Between 2005 and 2007, at least four HSBC Switzerland bankers traveled to the United States to meet at least 25 different clients.

“One banker also attended Design Miami, a major annual arts and design event in Miami, Florida, in an effort to recruit new U.S. clients to open undeclared accounts with HSBC Switzerland,” according to court documents.

These moves were not even slowed by other banks falling to U.S. authorities in high-profile tax fracases.  

In early 2008, in response to news about the UBS AG evasion investigation, HSBC Switzerland “began a series of policy changes to restrict its cross-border business with U.S. persons, but the bank did not immediately cease that business.”

In fact, some HSBC Switzerland bankers “assisted clients in closing their accounts in a manner that continued to conceal their offshore assets, such as withdrawing the contents of their accounts in cash,” DOJ stated, (via DOJ).


Monroe’s Musings: This is a black mark for HSBC, yes. But the bank has changed its tune from the operation paying nearly $2 billion for AML and sanctions failings and getting hauled before Congress for dealing with many of the world’s deadliest narco trafficking groups.
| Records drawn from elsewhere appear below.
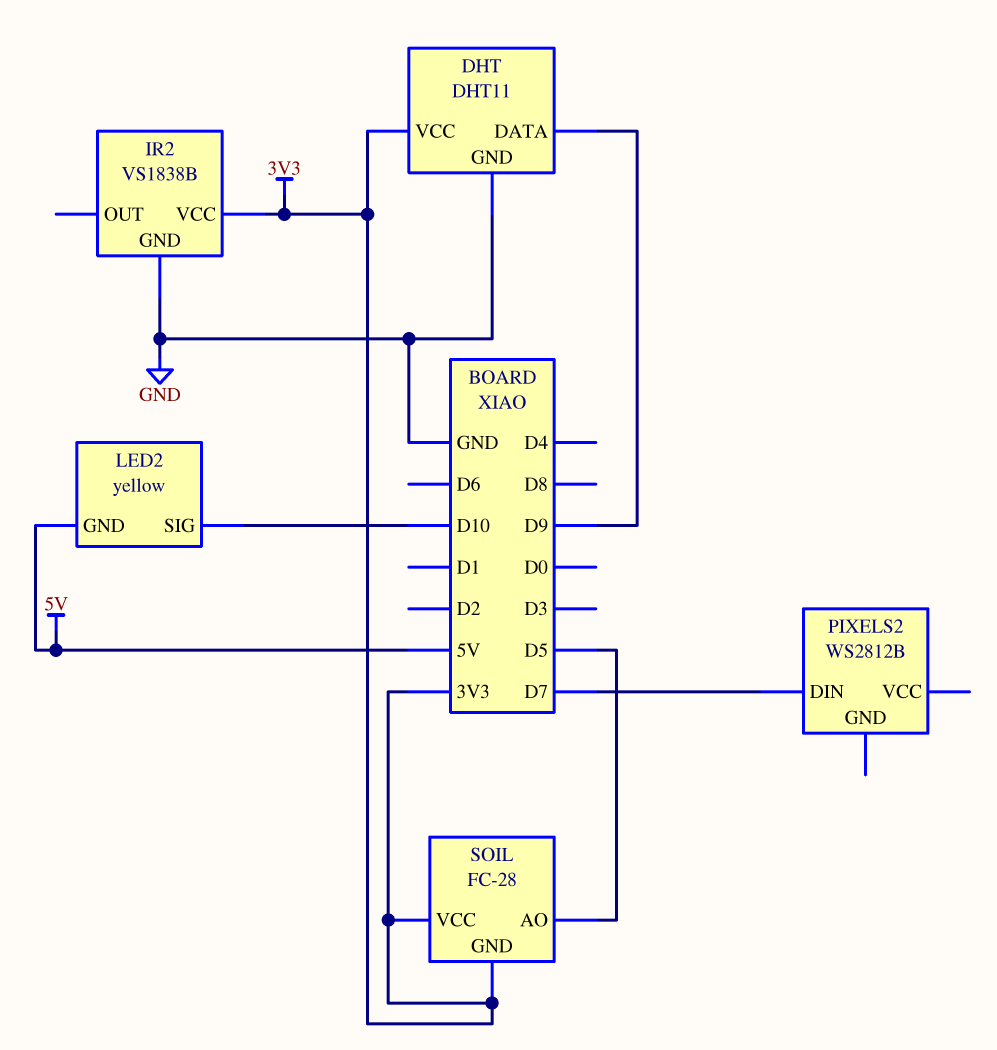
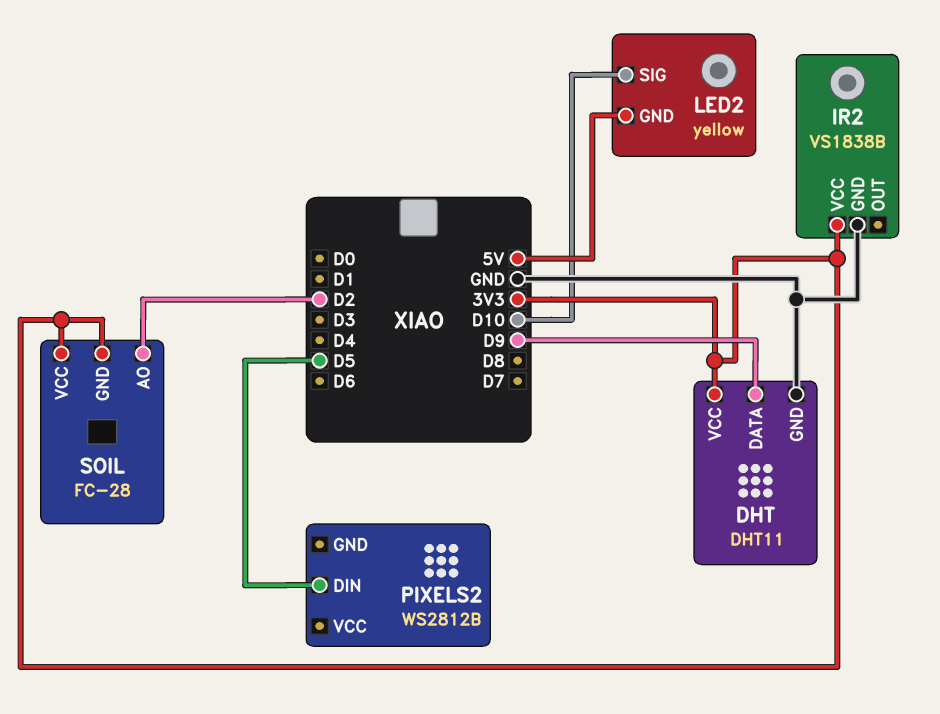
PIXELS2 pin DIN: D7 -> D5
SOIL pin AO: D5 -> D2

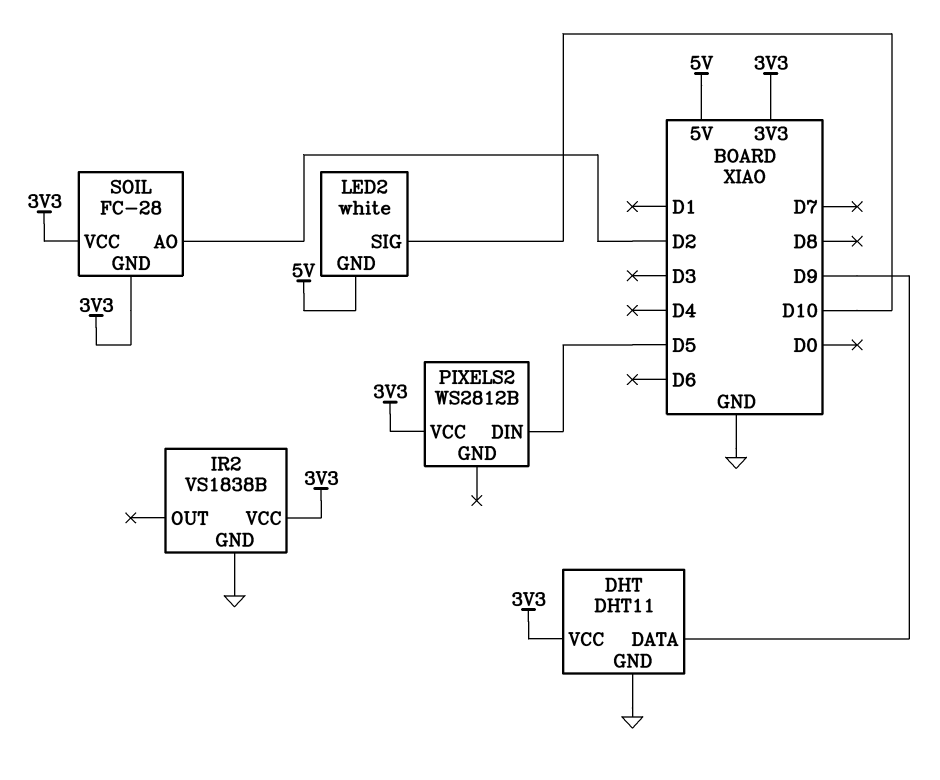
LED2: yellow -> white
PIXELS2 pin VCC: none -> 3V3

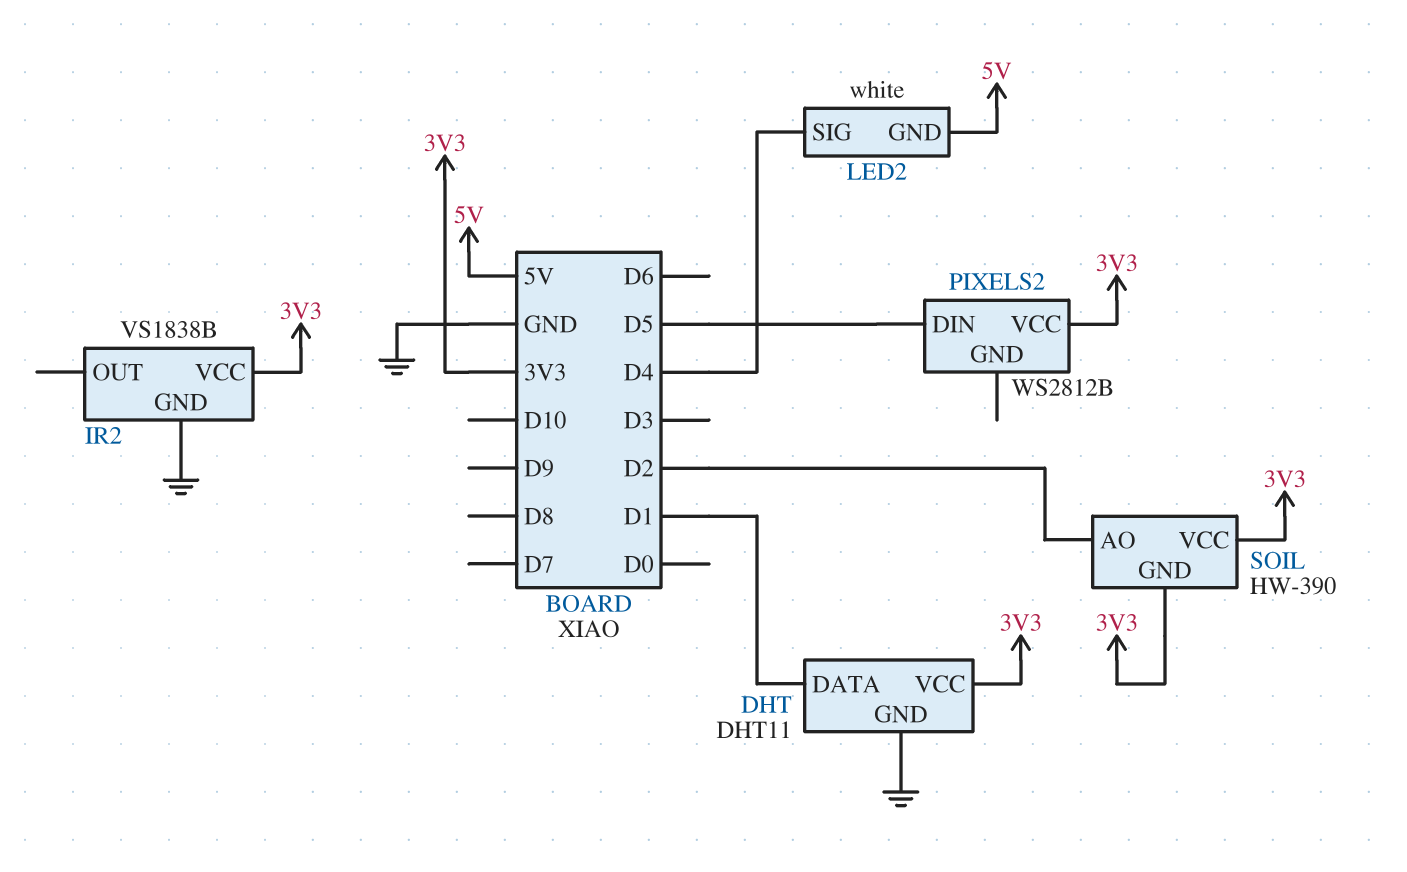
DHT pin DATA: D9 -> D1
LED2 pin SIG: D10 -> D4
SOIL: FC-28 -> HW-390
In recent years, HSBC has hired many of the brightest minds in AML compliance and government investigations and started tinkering with bleeding edge compliance technologies, like artificial intelligence, machine learning and automation.

In the eyes of many, the institution has gone from compliance pariah to law enforcement ally – a transformation that could not have happened without a dedicated, talented and passionate staff putting in nearly superhuman hours of blood, sweat and many tears.